Tehan calls for RAAF to bomb ISIS in Syria

REX MARTINICH

The Hamilton Spectator – August 15, 2015

WANNON MP Dan Tehan has called for the Royal Australian Air Force to expand its current bombing campaign against ISIS terrorists in Iraq to include Syria.

 

Mr Tehan made the call in an opinion piece published by the Herald Sun on Thursday, arguing that Australia had an obligation to act in Syria to prevent terrorism at home and stop atrocities overseas.

“We are acting in Iraq against Daesh (ISIS) with our Hornets launching air strikes on a regular basis.
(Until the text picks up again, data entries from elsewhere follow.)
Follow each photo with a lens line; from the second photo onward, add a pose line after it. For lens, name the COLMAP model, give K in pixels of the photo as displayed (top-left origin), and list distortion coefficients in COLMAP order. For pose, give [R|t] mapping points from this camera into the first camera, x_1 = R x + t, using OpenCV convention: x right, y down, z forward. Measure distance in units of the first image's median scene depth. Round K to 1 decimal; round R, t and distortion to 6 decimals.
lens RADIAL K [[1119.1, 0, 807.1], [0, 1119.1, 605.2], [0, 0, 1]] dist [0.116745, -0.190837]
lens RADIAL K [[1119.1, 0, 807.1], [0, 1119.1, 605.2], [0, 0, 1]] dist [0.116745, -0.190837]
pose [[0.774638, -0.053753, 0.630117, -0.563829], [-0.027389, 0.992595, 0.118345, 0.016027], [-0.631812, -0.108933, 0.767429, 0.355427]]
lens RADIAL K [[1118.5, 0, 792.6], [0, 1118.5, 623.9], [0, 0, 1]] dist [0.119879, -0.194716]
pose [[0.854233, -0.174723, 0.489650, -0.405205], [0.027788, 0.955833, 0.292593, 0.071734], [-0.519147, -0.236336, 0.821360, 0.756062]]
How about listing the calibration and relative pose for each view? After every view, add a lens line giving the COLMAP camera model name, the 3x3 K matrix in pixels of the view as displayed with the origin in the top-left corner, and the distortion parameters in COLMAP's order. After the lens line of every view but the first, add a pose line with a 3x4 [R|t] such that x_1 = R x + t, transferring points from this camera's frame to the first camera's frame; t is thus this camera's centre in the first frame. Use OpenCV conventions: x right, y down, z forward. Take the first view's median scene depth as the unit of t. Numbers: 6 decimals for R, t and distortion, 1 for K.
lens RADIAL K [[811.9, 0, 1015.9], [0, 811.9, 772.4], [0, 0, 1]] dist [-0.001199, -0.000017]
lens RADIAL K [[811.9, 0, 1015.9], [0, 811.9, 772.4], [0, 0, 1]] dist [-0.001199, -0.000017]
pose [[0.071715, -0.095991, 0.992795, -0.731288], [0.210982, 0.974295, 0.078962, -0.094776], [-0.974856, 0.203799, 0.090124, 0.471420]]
We should be doing the same in Syria,” Mr Tehan wrote.

“It is in our interests to end the suffering of its civilians and to degrade the Daesh ‘caliphate’, which continues to shine as a beacon for global terrorism.”

Australia currently has F/A-18 Hornet jets stationed in the Middle East to attack terrorist targets in Iraq at the request of that nation’s government.

Launching military action might involve a different legal process despite Australia not recognising the legitimacy of Syria’s government, which as been attacking its own people as part of a brutal civil war.

Mr Tehan is chair of the Parliament’s Joint Committee on Intelligence and Security, which is mandated with reviewing spying and counter-terror laws.

The PJCIS does not have an explicit mandate to recommend military action but Mr Tehan invoked his recent meetings with security agencies in France, the UK and USA as part of his argument for bombing Syria.

The Spectator asked Mr Tehan if Parliament should vote on the proposal.

“Like our contribution to the effort in Iraq, any contribution to the effort in Syria would need to be decided by the National Security Committee in consultation with our allies,” Mr Tehan said.

“After doing this with regard to Iraq, the Prime Minister made a statement in Parliament.”

Prime Minister Tony Abbott said he supported Mr Tehan’s suggestion, but no formal process had begun to expand Australian airstrikes to Syria.

When asked if Australia should also take military action against the Syrian Government, whose campaign of mass murder, torture and rape mirrors that of ISIS, Mr Tehan said an end to that conflict should come through the United Nations.

“Australia must do its part now to assist the fight against Daesh,” he said.

“On the broader question of the civil war in Syria, the international community needs to come together at the UN and bring about a resolution to the conflict, with leadership from the UN Security Council.”

Lowy Institute research fellow and former Army officer, Associate Professor Rodger Shanahan, has labelled Mr Tehan’s Syria call “bizarre” and argued it would stretch Australia’s military resources.

Deputy Labor leader Tanya Plibersek told ABC radio that she agreed Syria was a humanitarian disaster but criticised how the push to expand RAAF bombing was announced.

“I think it’s extraordinary, frankly, that the Government sent out a backbencher to start floating ideas without any clear proposal, without any explanation to the Australian people of what the legal basis would be, what the mission would be, what success would look like,” she said.